電車,電気機関車,トロリーバスなどの電気車両が,空中に架設した架空電車線(架線),あるいは走行用レールと別に地上に設けた導電レール(第3軌条という)から電気を取り入れるための装置。架空電車線から集電する装置としては,トロリーポール,ビューゲル,パンタグラフなどがあり,また,導電レールから集電する装置としては集電靴がある。日本最初の電車では,架線が複線式であったことと速度も低かったためトロリーポールが用いられた。その後,架線も単線式となり,電車も高速化され,主としてパンタグラフが用いられるようになった。
トロリーポールtrolley-poleは低速度の電車やトロリーバスに用いられ,トロリーホイール(トロリーバス用ではみぞ付きスライダーが多い),棒,トロリースタンドからなり,スタンドに備えたばねの力によってトロリーホイールを架線に押し付けるようになっている。ビューゲルBügelは,しゃもじ形をした枠をばねによって斜めに上げ,上方にある弓形の部分に架線を接触させて集電する装置で,路面電車に多く用いられる。

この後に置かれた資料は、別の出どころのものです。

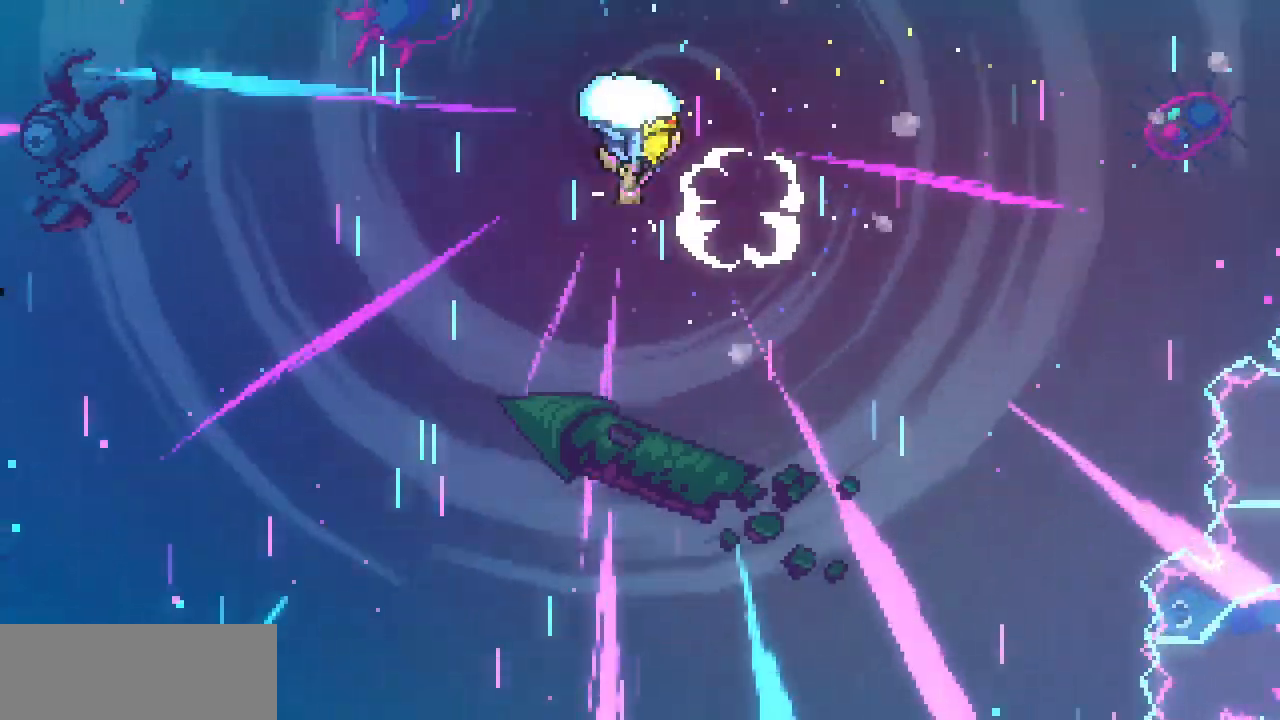
{"keys": ["up", "x"], "events": [[150, "left", "up"]]}
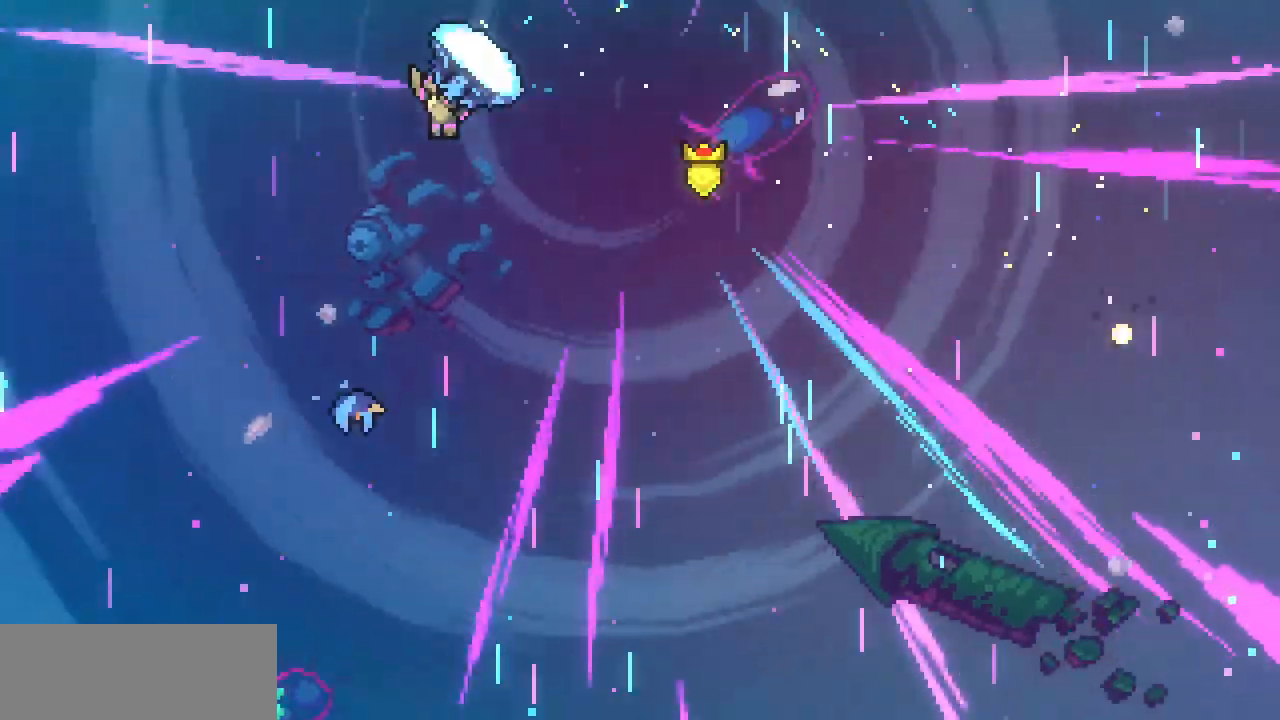
{"keys": ["up", "x"], "events": [[67, "left", "down"], [200, "left", "up"]]}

両者とも構造は簡単であるが,高速域における集電性能が悪く,かつ集電電流が小さいため高速車両には不向きで,トロリーポールの場合,架線が分岐するところではその方向へ人為的に移し換える操作を必要とする。
パンタグラフpantographは,ビューゲルやトロリーポールと比較した場合,構造的には複雑になるが,ばね装置をくふうすることなどにより架線への押付け力が架線の高さが変化してもほぼ一定にすることができ,かつ高速でも架線との追従性をよくすることが可能で,集電電流も大きくとれることなどの理由により,日本ではほとんどの車両がこの方式を採用している。架線の構造の違い,集電電流,走行速度などの違いから種々の構造のパンタグラフがあるが,標準的には上枠と下枠をひし形に組み立て,それぞれがリンク機構で結ばれ,上下に動くようになっている。ひし形上部には,さらにリンク機構とばねとを組み合わせた集電舟が取り付けられており,その上面にあるすり板の架線への追従性能を向上させている。枠組や集電舟は,以前は鋼製のものが多かったが,最近では軽合金製として等価質量を小さくし,追従性能の向上をはかったものが多くなっている。すり板としては,カーボンや鉄系または銅系の焼結合金などが使われている。すり板と集電舟は集電電流によってその構造(枚数)が違っており,直流機関車用では枚数を多くしている。パンタグラフにはこのほか,折りたたんだときの面積を小さくするため,下枠をX形に交差させた方式のものや,ひし形パンタグラフを半分にしたような形状のZ形パンタグラフなどがある。後者には路面電車用のビューゲルの変形としての単純なものから,主としてヨーロッパで用いられている高速大容量のものまであり,折りたたんだときの面積が小さいという利点があるが,日本では,架線高さの変動幅が比較的小さく,したがってひし形にしても枠が小型でよいこと,またZ形は非対称であるため進行方向によって性能が異なることなどにより,高速車両での使用例はない。
第3軌条による給電方式は,地下鉄などトンネル断面を小さくする場合に採用される方式で,この場合の集電装置である集電靴(コレクターシューともいう)は台車に取り付けられる。